SUMMARY - Who Should Respond to a Mental Health Crisis?
A city announces that mental health crises will now receive response from crisis teams rather than police, and a person in psychiatric distress who would have faced armed officers instead meets clinicians who understand their experience, who do not treat them as threat, who connect them to care rather than courts - the different response producing a different outcome. A county implements co-response teams that pair police with mental health professionals, and police provide security while clinicians provide expertise, and the partnership addresses both safety and health concerns. A community creates a peer-led crisis response where people with lived experience respond to people in crisis, and something about being met by someone who has been there changes what the encounter means. A person calls 911 for mental health help and is told that the mental health team is not available, that police will respond instead, and they decline, choosing to manage their crisis alone rather than involve the system they fear. A fire department trains paramedics in crisis intervention and they become first responders to mental health calls, bringing medical rather than law enforcement perspective. Who responds to mental health crisis shapes what happens during the response and what happens after. The question of who should respond is the question of what kind of society we want to be.
The Case for Non-Police Response
Advocates for alternatives to police response argue that mental health crisis is health matter, that police are wrong responders for health emergencies, and that alternative models produce better outcomes.
Mental health crisis requires mental health response. Police are trained for enforcement; mental health crisis requires clinical expertise. The mismatch between training and need explains poor outcomes. Sending appropriate responders produces appropriate response.
Alternative models work. Programs like CAHOOTS in Eugene, Oregon have demonstrated that unarmed crisis teams can safely and effectively respond to mental health calls. The evidence shows that non-police response is possible. What works should be implemented.
Police response causes harm. Deaths, injuries, arrests, and trauma result from police response to mental health crisis. Removing police from mental health response removes the harms police response causes. The case for change is the harm that current response produces.
From this perspective, crisis response reform requires: building non-police crisis response capacity; diverting mental health calls from police dispatch; training alternative responders; and measuring outcomes to demonstrate improvement.
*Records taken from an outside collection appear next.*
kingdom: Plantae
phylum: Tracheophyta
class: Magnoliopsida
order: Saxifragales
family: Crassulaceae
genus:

The Case for Police Involvement
Others argue that some mental health calls involve danger, that police must be available for situations that turn violent, and that removing police entirely creates unacceptable risk.
Situations are unpredictable. Calls that begin as mental health crises can involve weapons, violence, or danger to responders. Sending unarmed responders into potentially dangerous situations puts them at risk. Some police involvement remains necessary.
Alternative capacity does not exist. Police respond to mental health calls because alternatives do not exist at scale. Building non-police capacity takes years and resources. In the meantime, someone must respond. Removing police without alternative leaves no response.
Co-response addresses both concerns. Police paired with mental health professionals can provide both safety and clinical expertise. Officers trained in crisis intervention can handle mental health calls better than untrained officers. Improvement within existing systems may be more achievable than replacement.
From this perspective, response should: improve police training for mental health calls; develop co-response models; build alternative capacity gradually; and maintain police involvement for situations requiring it.
The Dispatch Question
How do dispatchers decide who responds?
From one view, dispatch protocols should route mental health calls to mental health responders. Questions that identify mental health nature of call should trigger alternative response. Protocols can be designed to match calls to appropriate resources.
From another view, dispatchers have limited information and limited time. Calls are often ambiguous. Expecting accurate sorting at dispatch may be unrealistic. Flexibility in response, not rigid protocols, may be necessary.
How dispatch works shapes who arrives.
The Capacity Question
Is there capacity for non-police response?
From one perspective, capacity must be built. Mental health workforce development, mobile crisis team creation, and peer responder training require investment. Claiming capacity does not exist justifies the status quo. Building capacity requires deciding to build it.
From another perspective, workforce constraints are real. Mental health professionals are in short supply. Building capacity takes time that crises do not allow. Realistic timelines must acknowledge constraints.
How capacity constraints are understood shapes pace of change.
The Twenty-Four Hour Question
Can alternative response be available around the clock?
From one view, mental health crisis does not follow business hours. Response must be available whenever crisis occurs. Twenty-four-hour alternative capacity is essential. Anything less leaves gaps that police will fill.
From another view, twenty-four-hour capacity is expensive. Building daytime capacity first, then expanding, may be realistic path. Perfect coverage should not prevent progress on improved coverage.
How around-the-clock availability is prioritized shapes service design.
The Question
When a person in mental health crisis is met by armed officers rather than mental health professionals, what does that meeting mean? If alternative response models work elsewhere, why do we resist implementing them? When police response produces deaths that alternative response would have prevented, who is responsible for those deaths? If we know that who responds shapes outcomes, why do we keep sending the wrong responders? What would it look like to actually build the crisis response system that evidence says works? And when we continue what does not work while refusing to build what would, what choice are we making?